There was an immediate understanding between my father, my mother and Elio, so great was their similarity as persons totally dedicated to the people! Each one needed the others and they could all count on each other. Together, they shared enthusiasm and new challenges. To mention but a few: the new surgical department, financed by Italian Cooperation, the large polio clinic financed by the Italian Bishops’ Conference with “eight-per-thousand”, the new paediatric facility financed by the US government, the large installations for water treatment and power, the 16 km of underground cables and pipes partly due to the help given by Bolzano Province and Austrian Catholic organisations. My father raised the funds; Elio made the plans, built the structures and maintained them while my mother did the surgery. Together they faced incursions by guerrillas into the hospital and even fired some shots into the air (including my mother who had done some years of military service in Canada) to confuse the guerrillas who were trying to break into the house of the Ugandan Sisters. Together they faced the massacres perpetrated by those people in the neighbouring villages. Elio would go off with his ambulance to collect the wounded, if there were any, and take them to Lacor where my mother and father treated their wounds. It often happened that there was nothing else to do but give a Christian burial to the dead bodies, often horribly mutilated.

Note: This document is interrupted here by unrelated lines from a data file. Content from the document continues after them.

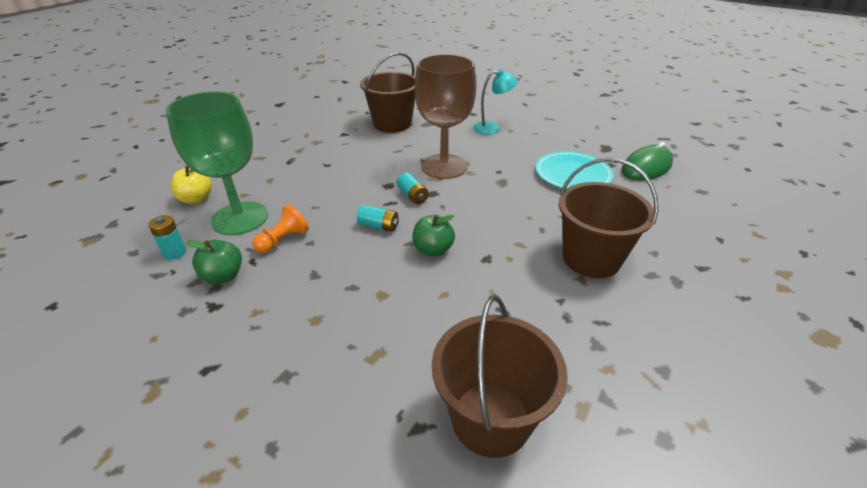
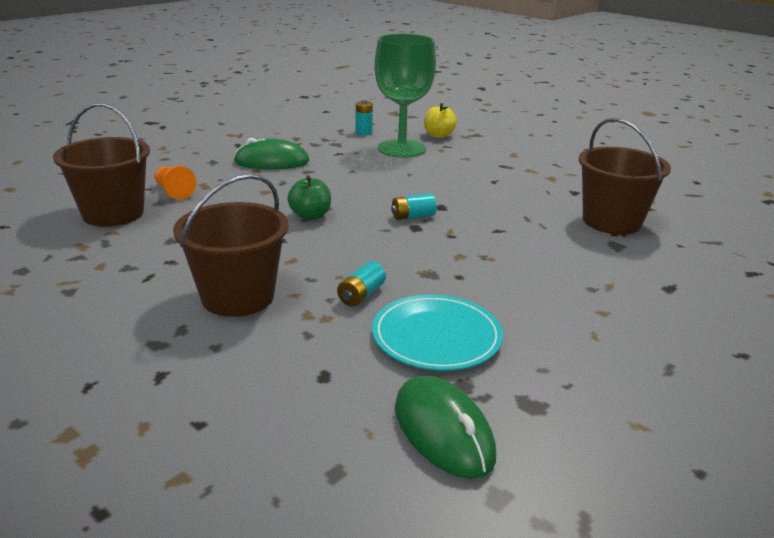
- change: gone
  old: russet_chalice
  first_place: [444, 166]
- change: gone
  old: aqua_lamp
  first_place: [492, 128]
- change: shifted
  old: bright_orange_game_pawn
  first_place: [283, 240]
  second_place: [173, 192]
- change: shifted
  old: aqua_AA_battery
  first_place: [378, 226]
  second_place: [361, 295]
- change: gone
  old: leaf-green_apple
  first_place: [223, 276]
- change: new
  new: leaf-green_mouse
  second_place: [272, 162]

His kingdom is the building sites and the workshops for woodwork or mechanical constructions and the maintenance of the electric medical equipment. During those war years, there were no supplies to be found and everything had to be homemade. Bro Elio was up to the task. He knew how to do things and to teach others but he also demanded that things should be well done. In this way he helped things to improve locally. Many were trained at his school, learning a trade and the attitude that work must be seen as an art. Needs must stimulate the search for solutions and not lower standards. Many small activities emerged from this stimulus. Those who work for him work well, learning and so set themselves free, knowing that, where necessary, they could count on Brother Elio. Many went to school with his economic help. Then, in the nineties he did something typical of him: he had helped Bernadetta, an Acholi widow who had looked after a number of war and AIDS orphans. When she died, he simply took on the work she left behind. It was Providence that brought her to his door and he would not reuse his help. Elio never once avoided a commitment. Divine Providence did not lose the opportunity to cause the ‘soft spot’ of this man that Trent had given to Uganda to be put to good use. The result was the St Jude Orphanage, the Consolation Home for children mentally and physically challenged and the Farm. Not even those who happened to pass through Lacor in the last thirty years could do so unaffected by meeting Bro Elio. His simple and concrete way of doing things, sometimes sweetly rough, uncalculatingly, with no frills and his baggage of lived African dedication emanating from this man in dusty sandals, challenges and recruits (often for life) anyone approaching him. It is impossible to remain indifferent; there is the inevitable encounter with his options and a feeling of being allied to them even where views diverge.

With the same sort of versatility, he interrupts his work of supervising work at a building site to go to the operating theatre where the Ugandan doctors who succeeded Lucille are trying to remove a rake stuck in the neck of a patient. They need his flexible grinder to cut the teeth of the rake and then remove them surgically. Bro Elio comes and does the job expertly but not without first taking a photo to add to his collection. He then leaves the doctors to do their work. This is how things are done, naturally and with simplicity, not ignoring the funny side of things but becoming personally involved and taking part sincerely and in depth in the pain of those coming to the hospital. Leaving the operating theatre, he returns to his building as Elio is mainly a builder. He was a builder of buildings but also a builder of charity, and a builder of justice. In the final analysis, a builder of peace.